Future of teamwork plugin

Andreas Pakulat apaku at gmx.de
Tue Jul 3 23:18:50 UTC 2007


On 04.07.07 00:38:30, David Nolden wrote:
> Am Dienstag, 3. Juli 2007 22:43:02 schrieb Andreas Pakulat:
> > stable != not crashing, but I think you're aware of that.
> Of course I know that. That's why I added the "not crashing".

Ok, good. Also earlier I asked about tests, what I meant were unittests
so if somebody wants to rewrite the network code he can make sure it
still works as expected.

> > It is dead code and I think one of the issues we wanted to avoid in
> > KDevelop4 is carrying dead code around. What is so bad about moving the
> > plugin to a (quite popular) place in playground?
> 
> Dead code is relative..

Oops, forgot to insert the "currently" there.

> just because noone works on something for half a year doesn't mean
> it's dead, else kdevelop-3.4 would be 90% dead since years.

Well, it is. There are 13 lanuage plugins of which 2 work well
(cpp+ruby) one is maintained somewhat (ada) and the rest just lingers
around. Same thing about some things in parts/ and one or two of the
vcs'.

> > Its not in a working state right now, except on your and my system. That
> > is it doesn't compile against boost 1.33.1. Its also in a non-working
> > state on at least 1 platform other than linux and yes IMHO that counts
> > wether KDE4/win32 happens for 4.0 or for 4.1.
> 
> It does compile with boost 1.33.1, that's what I developed it with. You're 
> maybe referring to a problem with the ubuntu feisty boost-packages, they are 
> broken(dapper worked, and gutsy works too, that's why I had to upgrade).

I have no idea what runs on dashboard, all I know is that its boost
1.33.1 there and IIRC Kris also had problems.

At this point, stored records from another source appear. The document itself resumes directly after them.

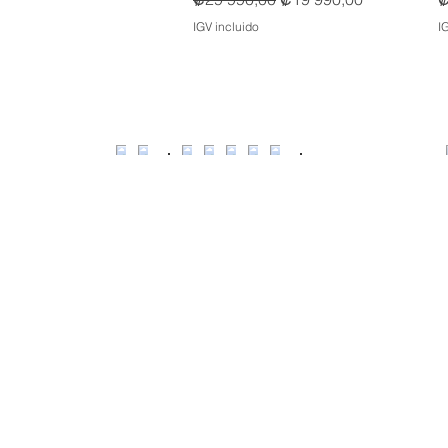
IGV incluido
I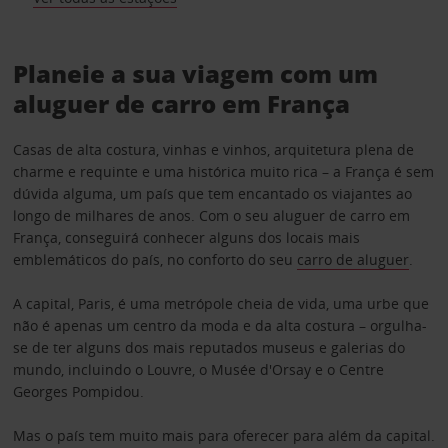
Planeie a sua viagem com um
aluguer de carro em França
Casas de alta costura, vinhas e vinhos, arquitetura plena de
charme e requinte e uma histórica muito rica – a França é sem
dúvida alguma, um país que tem encantado os viajantes ao
longo de milhares de anos. Com o seu aluguer de carro em
França, conseguirá conhecer alguns dos locais mais
emblemáticos do país, no conforto do seu
carro de aluguer
.
A capital, Paris, é uma metrópole cheia de vida, uma urbe que
não é apenas um centro da moda e da alta costura – orgulha-
se de ter alguns dos mais reputados museus e galerias do
mundo, incluindo o Louvre, o Musée d'Orsay e o Centre
Georges Pompidou.
Mas o país tem muito mais para oferecer para além da capital.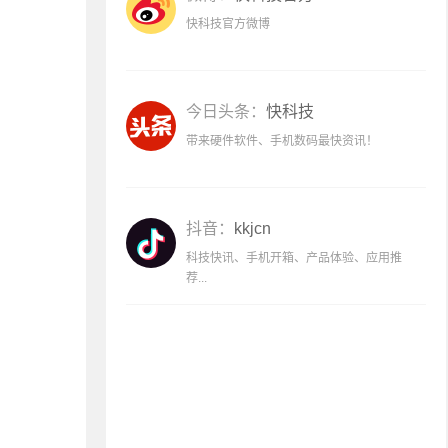
快科技官方微博
今日头条：
快科技
带来硬件软件、手机数码最快资讯！
抖音：
kkjcn
科技快讯、手机开箱、产品体验、应用推
荐...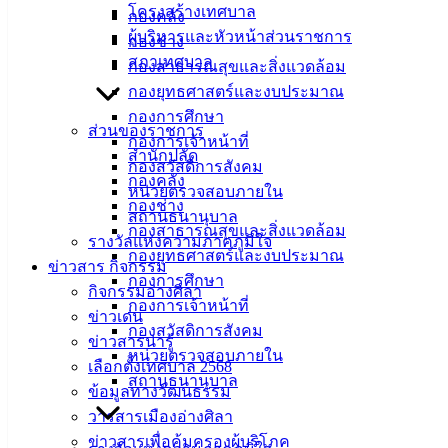
โครงสร้างเทศบาล
กองคลัง
ประกาศรายชื่อผู้เข้าร่วมโครงการ
ดาวน์โหลด
ผู้บริหารและหัวหน้าส่วนราชการ
กองช่าง
สภาเทศบาล
กองสาธารณสุขและสิ่งแวดล้อม
เทศบาล
กองยุทธศาสตร์และงบประมาณ
เมืองอ่าง
กองการศึกษา
ส่วนของราชการ
กองการเจ้าหน้าที่
ศิลา
สำนักปลัด
กองสวัสดิการสังคม
กองคลัง
หน่วยตรวจสอบภายใน
กองช่าง
ที่ตั้ง :
สถานธนานุบาล
กองสาธารณสุขและสิ่งแวดล้อม
สำนักงาน
รางวัลแห่งความภาคภูมิใจ
กองยุทธศาสตร์และงบประมาณ
เทศบาลเมือง
ข่าวสาร กิจกรรม
กองการศึกษา
อ่างศิลา 90/338
กิจกรรมอ่างศิลา
กองการเจ้าหน้าที่
ม.3 ต.เสม็ด
ข่าวเด่น
กองสวัสดิการสังคม
อ.เมือง จ.ชลบุรี
ข่าวสารน่ารู้
20000
หน่วยตรวจสอบภายใน
เลือกตั้งเทศบาล 2568
สถานธนานุบาล
ข้อมูลทางวัฒนธรรม
ติดต่อ :
038-
142-100-104
วารสารเมืองอ่างศิลา
ข่าวสารเพื่อคุ้มครองผู้บริโภค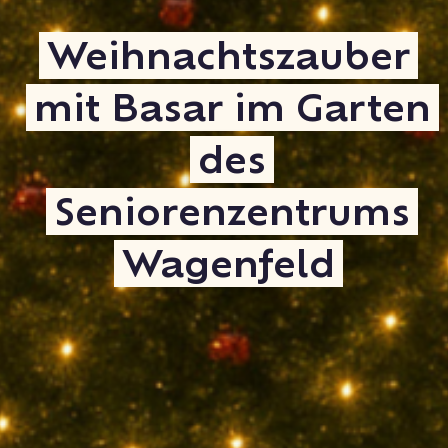
Weihnachtszauber
mit Basar im Garten
des
Seniorenzentrums
Wagenfeld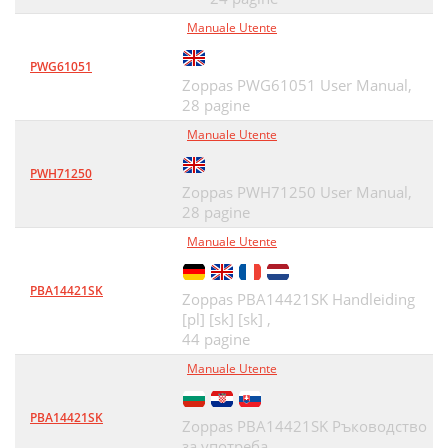
Manuale Utente
PWG61051
Zoppas PWG61051 User Manual,
28 pagine
Manuale Utente
PWH71250
Zoppas PWH71250 User Manual,
28 pagine
Manuale Utente
PBA14421SK
Zoppas PBA14421SK Handleiding
[pl] [sk] [sk] ,
44 pagine
Manuale Utente
PBA14421SK
Zoppas PBA14421SK Ръководство
за употреба,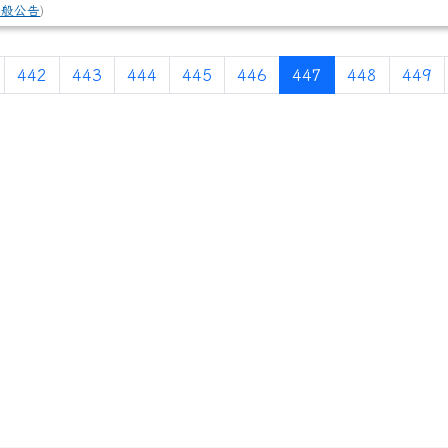
一般公告
)
(current)
442
443
444
445
446
447
448
449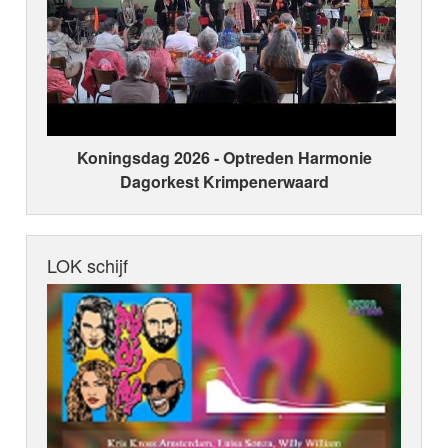
Koningsdag 2026 ‑ Optreden Harmonie
Dagorkest Krimpenerwaard
LOK schijf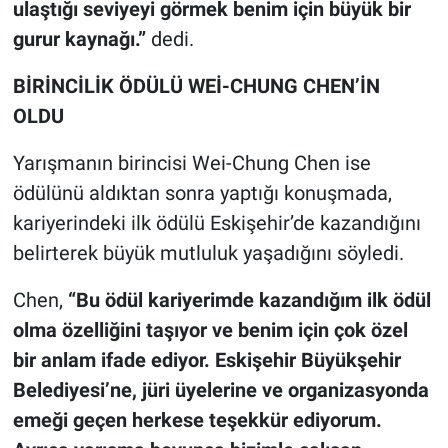
ulaştığı seviyeyi görmek benim için büyük bir
gurur kaynağı.”
dedi.
BİRİNCİLİK ÖDÜLÜ WEİ-CHUNG CHEN’İN
OLDU
Yarışmanın birincisi Wei-Chung Chen ise
ödülünü aldıktan sonra yaptığı konuşmada,
kariyerindeki ilk ödülü Eskişehir’de kazandığını
belirterek büyük mutluluk yaşadığını söyledi.
Chen,
“Bu ödül kariyerimde kazandığım ilk ödül
olma özelliğini taşıyor ve benim için çok özel
bir anlam ifade ediyor. Eskişehir Büyükşehir
Belediyesi’ne, jüri üyelerine ve organizasyonda
emeği geçen herkese teşekkür ediyorum.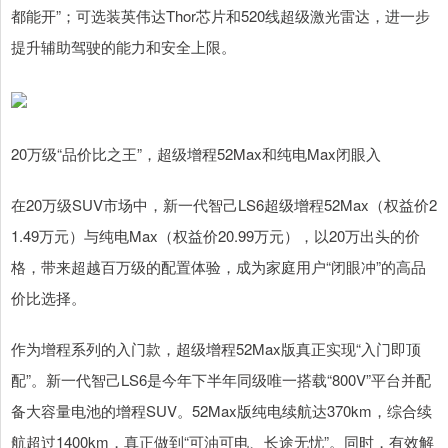
都能开”；可选装英伟达Thor芯片和520线超级激光雷达，进一步
提升辅助驾驶的能力和安全上限。
20万级“品价比之王”，超级增程52Max和纯电Max闭眼入
在20万级SUV市场中，新一代智己LS6超级增程52Max（权益价2
1.49万元）与纯电Max（权益价20.99万元），以20万出头的价
格，带来超越百万级的配置体验，成为家庭用户“闭眼冲”的高品
价比选择。
作为增程系列的入门款，超级增程52Max版真正实现“入门即顶
配”。新一代智己LS6是今年下半年同级唯一搭载“800V”平台并配
备大容量电池的增程SUV。52Max版纯电续航达370km，综合续
航超过1400km，真正做到“可油可电、长途无忧”。同时，有效解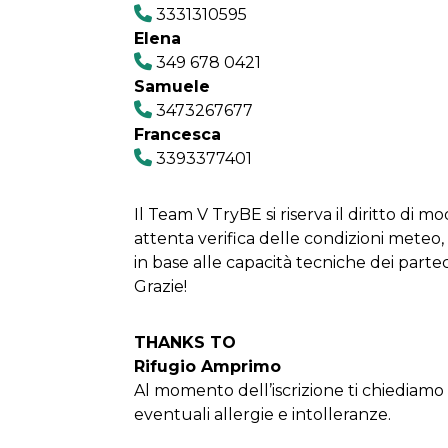
3331310595
Elena
349 678 0421
Samuele
3473267677
Francesca
3393377401
Il Team V TryBE si riserva il diritto di mod
attenta verifica delle condizioni mete
in base alle capacità tecniche dei partec
Grazie!
THANKS TO
Rifugio Amprimo
Al momento dell’iscrizione ti chiediamo
eventuali allergie e intolleranze.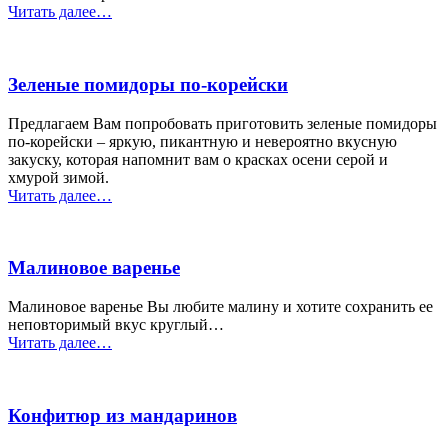
“Яблочный
Читать далее
…
джем”
Зеленые помидоры по-корейски
Предлагаем Вам попробовать приготовить зеленые помидоры
по-корейски – яркую, пикантную и невероятно вкусную
закуску, которая напомнит вам о красках осени серой и
хмурой зимой.
“Зеленые
Читать далее
…
помидоры
по-
корейски”
Малиновое варенье
Малиновое варенье Вы любите малину и хотите сохранить ее
неповторимый вкус круглый…
“Малиновое
Читать далее
…
варенье”
Конфитюр из мандаринов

Not sure what he runs
though. Kris?

> It also doesn't compile with amd64 because of a bug in boost(cannot serialize 
> 64-bit integers on 64-bit systems). But that can be workarounded easily. 

So you have that workaround in teamwork? Else quite some people won't be
able to use teamwork because one of its dependecies has
platform-independence-issues.

> Stays windows..

Vladimir told me on IRC that its not that much of a problem. I have to
admit that I didn't yet try to compile boost, because CommonC++ took all
my win32-time. All I heard was that there was some effort to port it to
cmake (for which there must be a reason) and Ralf Habacker said on
kde-windows or in a private mail (too lazy to go mailhunting right now)
that its not easy to build or it produces extremely large libs.

> mathieu:
> > "the only future I can see for this plugin is a rewrite ... I don't know 
> about it but maybe also a redesign ... "
> 
> Rewrite, redesign? What exactly is wrong about the design? Imo, the design of 
> the networking-library is great, I'm proud of it. It is easy, multithreaded, 
> safe, powerful. I wouldn't do it different now, except that I'd use qt. 
> 
> Your statement shows that you haven't understood anything about the design.
> 
> That's probably my fault. I've created a imo good system, but probably missed 
> out documenting it enough for others to think the same about it. The whole 
> thing may be a little messy in some places, but mostly It's good in my 
> opinion. I've used advanced features of C++ to make the code cleaner and 
> safer.

Strange that you are the only one thinking the code is clean. I won't
comment about the safe-part, because I don't understand the code enough
to comment on that.

> It may need a little time to understand some of the things, but once you did, 
> you would see how cool it is. I do not have the feeling that anyone really 
> tried understanding the stuff and maybe even learn some new concepts, but 
> instead just start yelling as soon as they see something that does not look 
> like the usual kde/qt code.

Right, I didn't sit down for several hours studying under-documented
headers with tons of templates (which I'm still no expert in). And this
is exactly my point all the time: It takes much time to dive into this
design and understand it. Even STL is easier to understand when you just
need the basic usages.

And that would just be using it, not even changing the code, as in
maintaining it.

I'd like to add here that it already took me quite some time to fix the
include-headers in 3 of the files. That is moving the #include
<foobar.h> in a foobar.cpp to the top position. This caused compilation
problems and I needed to do some reordering in other files. Took me
quite more than just 10 minutes.

Andreas

-- 
Cheer Up!  Things are getting worse at a slower rate.